— Directives —
1 - According to the filing, what reduced exercise price per share did the holders agree to pay when exercising the existing warrants?
2 - Reproduce word for word the portion of the filing that begins with the words containing "Securities registered pursuant" and ends with "of this chapter).".

SECURITIES AND EXCHANGE COMMISSION

Washington, D.C. 20549

 

Form 8-K

 

CURRENT REPORT

Pursuant to Section 13 or 15(d) of The Securities Exchange Act of 1934

 

Date of Report (Date of earliest event reported) October 2, 2025

 

HEALTHCARE TRIANGLE, INC.

(Exact name of registrant as specified in its charter)

 

Delaware   001-40903   84-3559776
(State or other jurisdiction
of incorporation)
  (Commission File Number)   (IRS Employer
Identification No.)

 

7901 Stoneridge Dr.Suite 220 Pleasanton, CA 94588

(Address of principal executive offices)

 

(925)-270-4812

(Registrant’s telephone number, including area code)

 

N/A

(Former name or former address, if changed since last report.)

 

Check the appropriate box below if the Form 8-K filing is intended to simultaneously satisfy the filing obligation of the registrant under any of the following provisions:

 

Written communications pursuant to Rule 425 under the Securities Act (17 CFR 230.425)

 

Soliciting material pursuant to Rule 14a-12 under the Exchange Act (17 CFR 240.14a-12)

 

Pre-commencement communications pursuant to Rule 14d-2(b) under the Exchange Act (17 CFR 240.14d-2(b))

 

Pre-commencement communications pursuant to Rule 13e-4(c) under the Exchange Act (17 CFR 240.13e-4(c))

 

Securities registered pursuant to Section 12(b) of the Act:

 

 

Title of each class

  Trading Symbol(s)   Name of each exchange on which registered
Common Stock, par value $0.00001 per share   HCTI   The Nasdaq Stock Market LLC

 

Indicate by check mark whether the registrant is an emerging growth company as defined in Rule 405 of the Securities Act of 1933 (§230.405 of this chapter) or Rule 12b-2 of the Securities Exchange Act of 1934 (§240.12b-2 of this chapter).

 

Emerging growth company

 

If an emerging growth company, indicate by check mark if the registrant has elected not to use the extended transition period for complying with any new or revised financial accounting standards provided pursuant to Section 13(a) of the Exchange Act.

 

 

 

 

 

 

Item 1.01. Entry into a Material Definitive Agreement.

 

On October 2, 2025, Healthcare Triangle, Inc. (the “Company”) entered into a warrant inducement letter (the “Inducement Agreement”) with certain holders (the “Holders”) of the Company’s warrants to purchase shares of the Company’s common stock, par value $0.00001 per share (the “Common Stock”), issued in a private placement offering that closed on February 28, 2025 (the “Existing Warrants”). Pursuant to the Inducement Agreement, the Holders of the Existing Warrants agreed to exercise for cash the Existing Warrants to purchase an aggregate of up to 1,429,528 shares of Common Stock (the “Existing Warrant Shares”), at the reduced exercise price of $2.00 per share. The transactions contemplated by the Inducement Agreement (the “Warrant Inducement”) were consummated on October 2, 2025, October 3, 2025, and October 8, 2025 (together the “Closing Date”). The Company received aggregate gross proceeds of approximately $2.85 million, before deducting advisory fees and other expenses payable by the Company.

— Provided data —
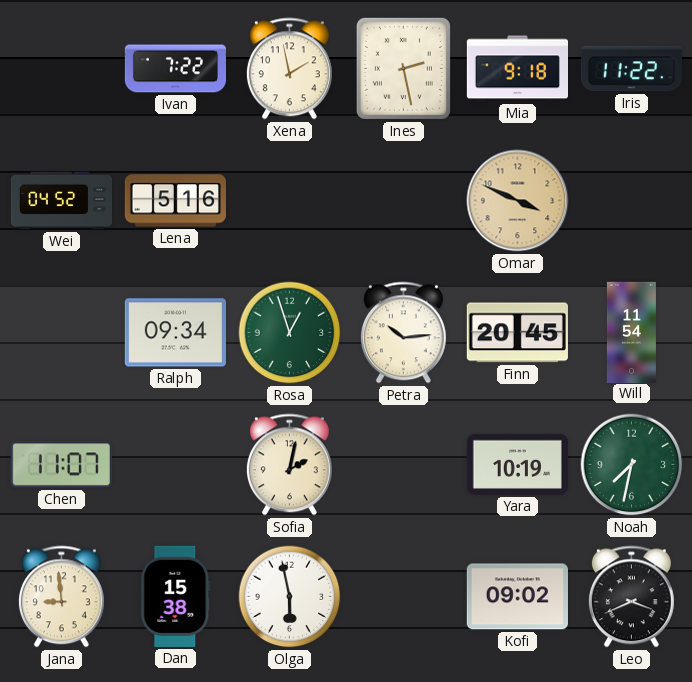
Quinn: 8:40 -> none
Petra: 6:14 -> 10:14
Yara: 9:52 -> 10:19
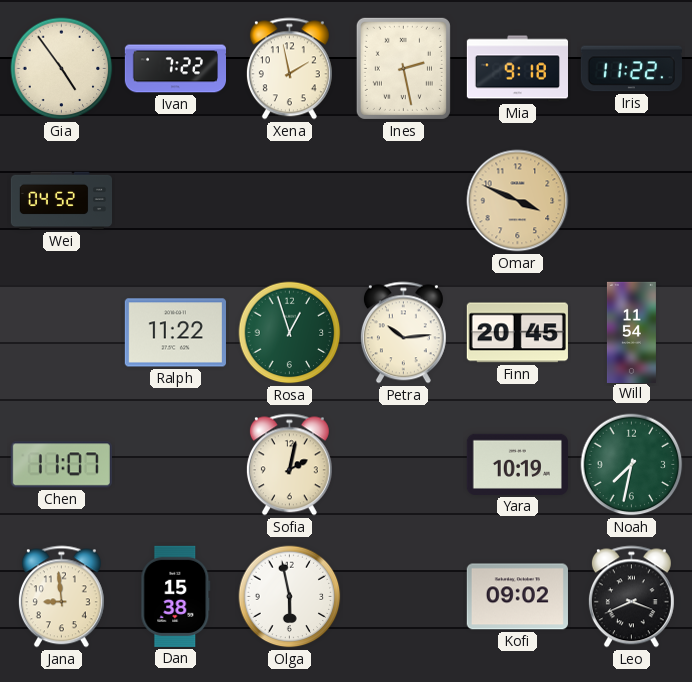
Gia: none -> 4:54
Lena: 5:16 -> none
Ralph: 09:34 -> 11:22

— Answers to the exercises —
1 - $2.00 per share

2 -
Securities registered pursuant to Section 12(b) of the Act:

 

 

Title of each class

  Trading Symbol(s)   Name of each exchange on which registered
Common Stock, par value $0.00001 per share   HCTI   The Nasdaq Stock Market LLC

 

Indicate by check mark whether the registrant is an emerging growth company as defined in Rule 405 of the Securities Act of 1933 (§230.405 of this chapter) or Rule 12b-2 of the Securities Exchange Act of 1934 (§240.12b-2 of this chapter).